In several European countries, the position of Grand Master has often been held by members of royal families or the high nobility. In Denmark, both Christian VIII and Frederik VII served as Grand Master while also serving as king. Such was also the case with Oscar II in Sweden.

=== United Grand Lodge of England ===
In the United Grand Lodge of England, which covers England and Wales, if the Grand Master is traditionally a Prince of the Blood Royal, that is a member of the Royal Family, he may appoint a 'Pro Grand Master' ('Pro' is from the Latin for 'for') to be "his principal adviser, and to act for him on those occasions when, due to royal engagements, he is unable to be present". The Pro Grand Master is distinct from the Deputy Grand Master.

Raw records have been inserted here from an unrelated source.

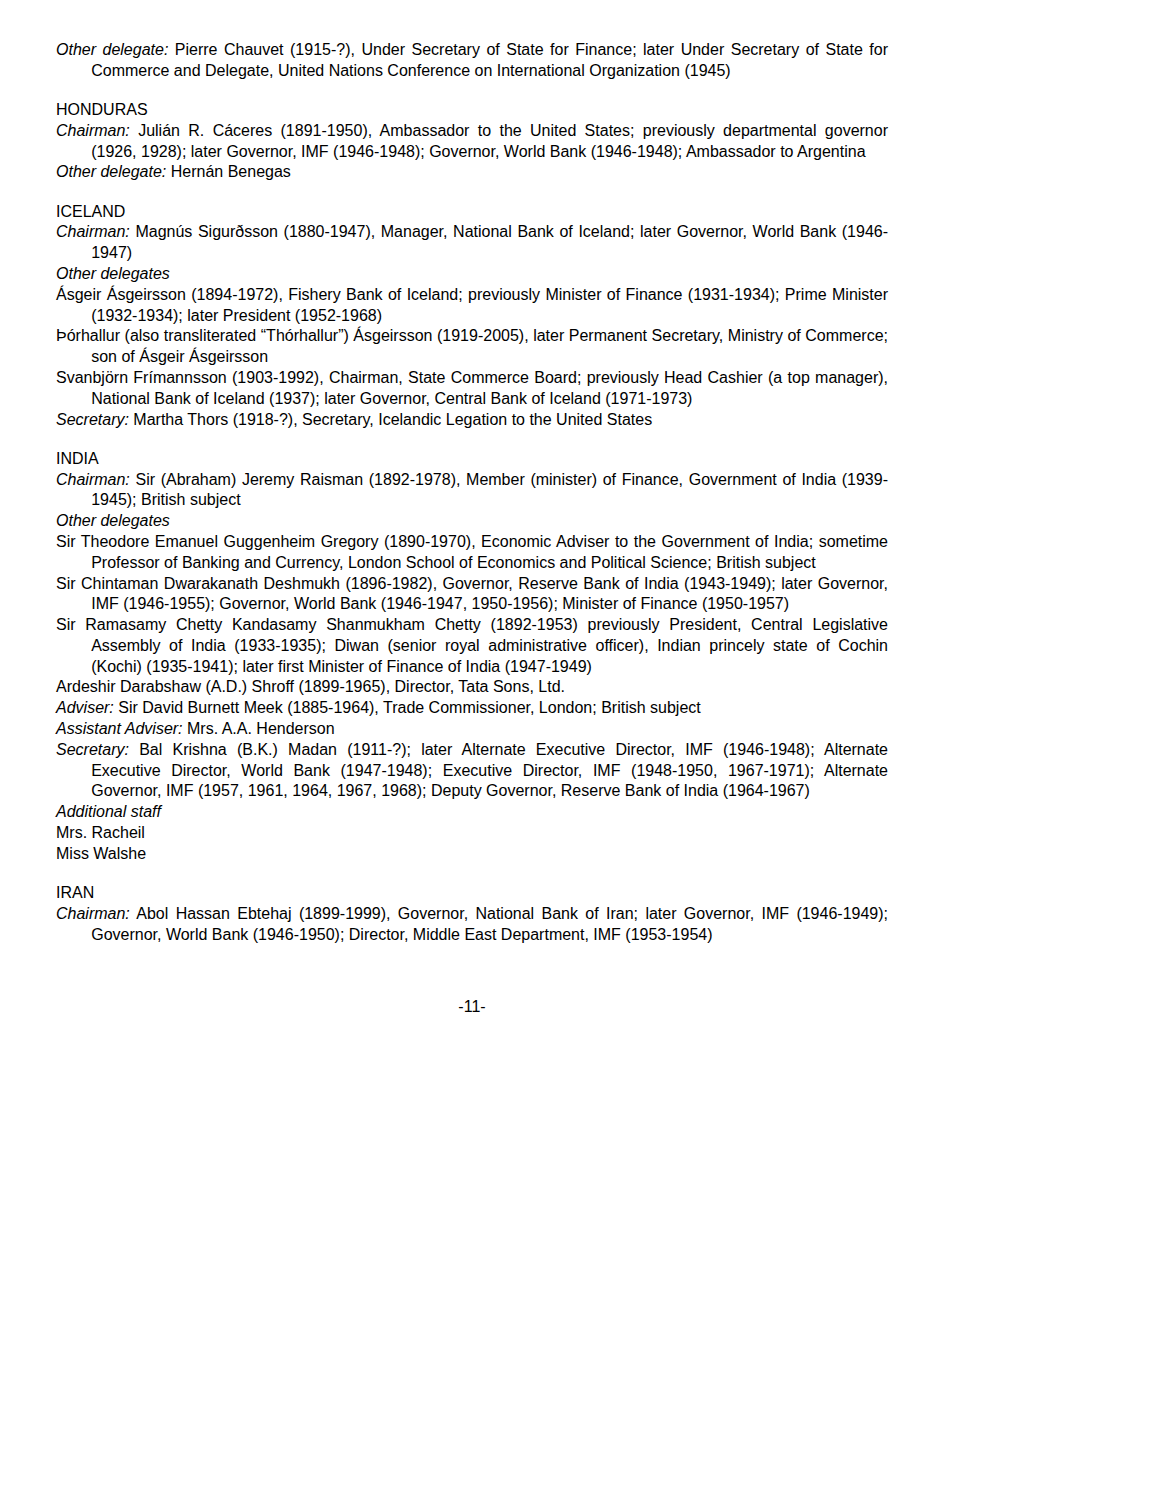Other delegate: Pierre Chauvet (1915-?), Under Secretary of State for Finance; later Under Secretary of State for Commerce and Delegate, United Nations Conference on International Organization (1945)
HONDURAS
Chairman: Julián R. Cáceres (1891-1950), Ambassador to the United States; previously departmental governor (1926, 1928); later Governor, IMF (1946-1948); Governor, World Bank (1946-1948); Ambassador to Argentina
Other delegate: Hernán Benegas
ICELAND
Chairman: Magnús Sigurðsson (1880-1947), Manager, National Bank of Iceland; later Governor, World Bank (1946-1947)
Other delegates
Ásgeir Ásgeirsson (1894-1972), Fishery Bank of Iceland; previously Minister of Finance (1931-1934); Prime Minister (1932-1934); later President (1952-1968)
Þórhallur (also transliterated “Thórhallur”) Ásgeirsson (1919-2005), later Permanent Secretary, Ministry of Commerce; son of Ásgeir Ásgeirsson
Svanbjörn Frímannsson (1903-1992), Chairman, State Commerce Board; previously Head Cashier (a top manager), National Bank of Iceland (1937); later Governor, Central Bank of Iceland (1971-1973)
Secretary: Martha Thors (1918-?), Secretary, Icelandic Legation to the United States
INDIA
Chairman: Sir (Abraham) Jeremy Raisman (1892-1978), Member (minister) of Finance, Government of India (1939-1945); British subject
Other delegates
Sir Theodore Emanuel Guggenheim Gregory (1890-1970), Economic Adviser to the Government of India; sometime Professor of Banking and Currency, London School of Economics and Political Science; British subject
Sir Chintaman Dwarakanath Deshmukh (1896-1982), Governor, Reserve Bank of India (1943-1949); later Governor, IMF (1946-1955); Governor, World Bank (1946-1947, 1950-1956); Minister of Finance (1950-1957)
Sir Ramasamy Chetty Kandasamy Shanmukham Chetty (1892-1953) previously President, Central Legislative Assembly of India (1933-1935); Diwan (senior royal administrative officer), Indian princely state of Cochin (Kochi) (1935-1941); later first Minister of Finance of India (1947-1949)
Ardeshir Darabshaw (A.D.) Shroff (1899-1965), Director, Tata Sons, Ltd.
Adviser: Sir David Burnett Meek (1885-1964), Trade Commissioner, London; British subject
Assistant Adviser: Mrs. A.A. Henderson
Secretary: Bal Krishna (B.K.) Madan (1911-?); later Alternate Executive Director, IMF (1946-1948); Alternate Executive Director, World Bank (1947-1948); Executive Director, IMF (1948-1950, 1967-1971); Alternate Governor, IMF (1957, 1961, 1964, 1967, 1968); Deputy Governor, Reserve Bank of India (1964-1967)
Additional staff
Mrs. Racheil
Miss Walshe
IRAN
Chairman: Abol Hassan Ebtehaj (1899-1999), Governor, National Bank of Iran; later Governor, IMF (1946-1949); Governor, World Bank (1946-1950); Director, Middle East Department, IMF (1953-1954)
-11-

Prince Edward, Duke of Kent was first elected Grand Master in 1967 and has been re-elected each year since.

=== Variants ===
Examples where a different title is used for Grand Master are the Grand Lodge of Pennsylvania, where the Grand Master is titled "Right Worshipful" as well as the Grand Lodge of Scotland, the role is titled "Grand Master Mason".

==Deputies==
Just as the Worshipful Master of a Lodge annually appoints lodge officers to assist him, so the Grand Master of each Grand Lodge annually appoints Grand Lodge officers to assist him in his work. Grand Lodges often elect or appoint Deputy Grand Masters, sometimes also known as District Deputy Grand Masters, who can act on behalf of the Grand Master when he is unable to do so.

In the United Grand Lodge of England, the head of a Provincial Grand Lodge is titled as Provincial Grand Master.